── Verilen Metin ──
Ancak öte yanda da, on yılı aşkın bir süredir CHP’nin
başında bulunan kişinin bu kadar kritik bir momentte attığı bu adımın da bir
rasyonalitesinin olması gerekir. Konuya bu açıdan yaklaşıldığında,
Kılıçdaroğlu’nun bu başarısızlığı belli olan bir maceraya kalkışmasının biri
siyasi, diğeri psikolojik nitelikte iki nedeninin olabileceği düşünülebilir.
Tabii siyasi de olsa, psikolojik de olsa belirteceğim bu nedenlerin, somut
kanıtlar yokluğunda kaçınılmaz olarak spekülatif olduğunun bilincindeyim. Ne
var ki yaşanan olayın Türkiye siyaseti açısından taşıdığı önem dikkate
alındığında, bu türden bir açıklama gayretine girmek bana gerekli görünmekte.
───
**Görevler:**
(A) Verilen metne göre Kılıçdaroğlu'nun başarısızlığı belli olan bu maceraya kalkışmasının kaç nedeni olabileceği düşünülebilir ve bu nedenler hangi nitelikte?
(B) Kayıtların "Rendered at 1654 by 931 pixels." içeren satırdan başlayıp "list Look at" içeren satırda biten kısmını, yalnızca bu aralığı kapsayan iki sütunlu bir CSV olarak ver. Sütun adları istek ve yanıt olsun, her istek için bir satır yer alsın, her değer tırnak içinde tek bir alana yazılsın ve satır sonları boşluğa çevrilsin.
── Verilen Kayıtlar ──
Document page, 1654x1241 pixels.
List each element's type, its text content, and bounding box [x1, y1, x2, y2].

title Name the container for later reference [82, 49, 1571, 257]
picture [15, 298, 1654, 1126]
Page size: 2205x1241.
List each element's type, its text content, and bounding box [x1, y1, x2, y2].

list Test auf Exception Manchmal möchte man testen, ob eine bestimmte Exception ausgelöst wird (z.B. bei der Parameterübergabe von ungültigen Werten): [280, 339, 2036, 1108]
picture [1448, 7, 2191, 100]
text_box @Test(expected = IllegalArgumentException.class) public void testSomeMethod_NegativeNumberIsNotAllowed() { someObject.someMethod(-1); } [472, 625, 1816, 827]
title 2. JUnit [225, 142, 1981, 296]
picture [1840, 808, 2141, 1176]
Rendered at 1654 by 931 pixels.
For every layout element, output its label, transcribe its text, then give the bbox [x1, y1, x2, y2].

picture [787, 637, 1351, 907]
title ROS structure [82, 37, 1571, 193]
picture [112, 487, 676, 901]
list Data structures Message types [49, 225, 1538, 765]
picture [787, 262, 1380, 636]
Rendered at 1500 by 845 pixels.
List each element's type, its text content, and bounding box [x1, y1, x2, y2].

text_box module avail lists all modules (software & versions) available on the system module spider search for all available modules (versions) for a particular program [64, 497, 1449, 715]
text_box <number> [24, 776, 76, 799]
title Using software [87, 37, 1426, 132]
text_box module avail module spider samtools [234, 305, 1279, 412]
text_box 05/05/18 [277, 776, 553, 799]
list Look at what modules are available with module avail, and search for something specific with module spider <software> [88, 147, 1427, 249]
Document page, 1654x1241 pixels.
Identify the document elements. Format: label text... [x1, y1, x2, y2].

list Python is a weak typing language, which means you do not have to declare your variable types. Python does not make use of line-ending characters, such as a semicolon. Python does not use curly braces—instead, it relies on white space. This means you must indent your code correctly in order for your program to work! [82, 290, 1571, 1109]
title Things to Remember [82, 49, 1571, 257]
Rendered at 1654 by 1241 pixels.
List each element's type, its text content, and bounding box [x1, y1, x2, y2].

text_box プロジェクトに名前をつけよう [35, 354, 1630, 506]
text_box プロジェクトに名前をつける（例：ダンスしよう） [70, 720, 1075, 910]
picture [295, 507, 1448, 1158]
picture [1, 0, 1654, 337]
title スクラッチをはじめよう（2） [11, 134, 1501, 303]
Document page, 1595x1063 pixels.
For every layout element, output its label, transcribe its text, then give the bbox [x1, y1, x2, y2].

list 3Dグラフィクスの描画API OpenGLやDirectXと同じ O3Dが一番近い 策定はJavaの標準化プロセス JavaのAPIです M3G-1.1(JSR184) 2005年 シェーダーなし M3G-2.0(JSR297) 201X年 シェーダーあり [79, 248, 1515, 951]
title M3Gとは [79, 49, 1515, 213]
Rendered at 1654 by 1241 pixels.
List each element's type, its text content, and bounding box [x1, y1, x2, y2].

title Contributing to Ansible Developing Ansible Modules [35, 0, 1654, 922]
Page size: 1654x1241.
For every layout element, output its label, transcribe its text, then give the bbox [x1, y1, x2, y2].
───
**Çözümler:**
(A) İki nedeni olabileceği düşünülebilir: biri siyasi, diğeri psikolojik nitelikte.

(B)
istek,yanıt
"Rendered at 1654 by 931 pixels. For every layout element, output its label, transcribe its text, then give the bbox [x1, y1, x2, y2].","picture [787, 637, 1351, 907] title ROS structure [82, 37, 1571, 193] picture [112, 487, 676, 901] list Data structures Message types [49, 225, 1538, 765] picture [787, 262, 1380, 636]"
"Rendered at 1500 by 845 pixels. List each element's type, its text content, and bounding box [x1, y1, x2, y2].","text_box module avail lists all modules (software & versions) available on the system module spider search for all available modules (versions) for a particular program [64, 497, 1449, 715] text_box <number> [24, 776, 76, 799] title Using software [87, 37, 1426, 132] text_box module avail module spider samtools [234, 305, 1279, 412] text_box 05/05/18 [277, 776, 553, 799] list Look at what modules are available with module avail, and search for something specific with module spider <software> [88, 147, 1427, 249]"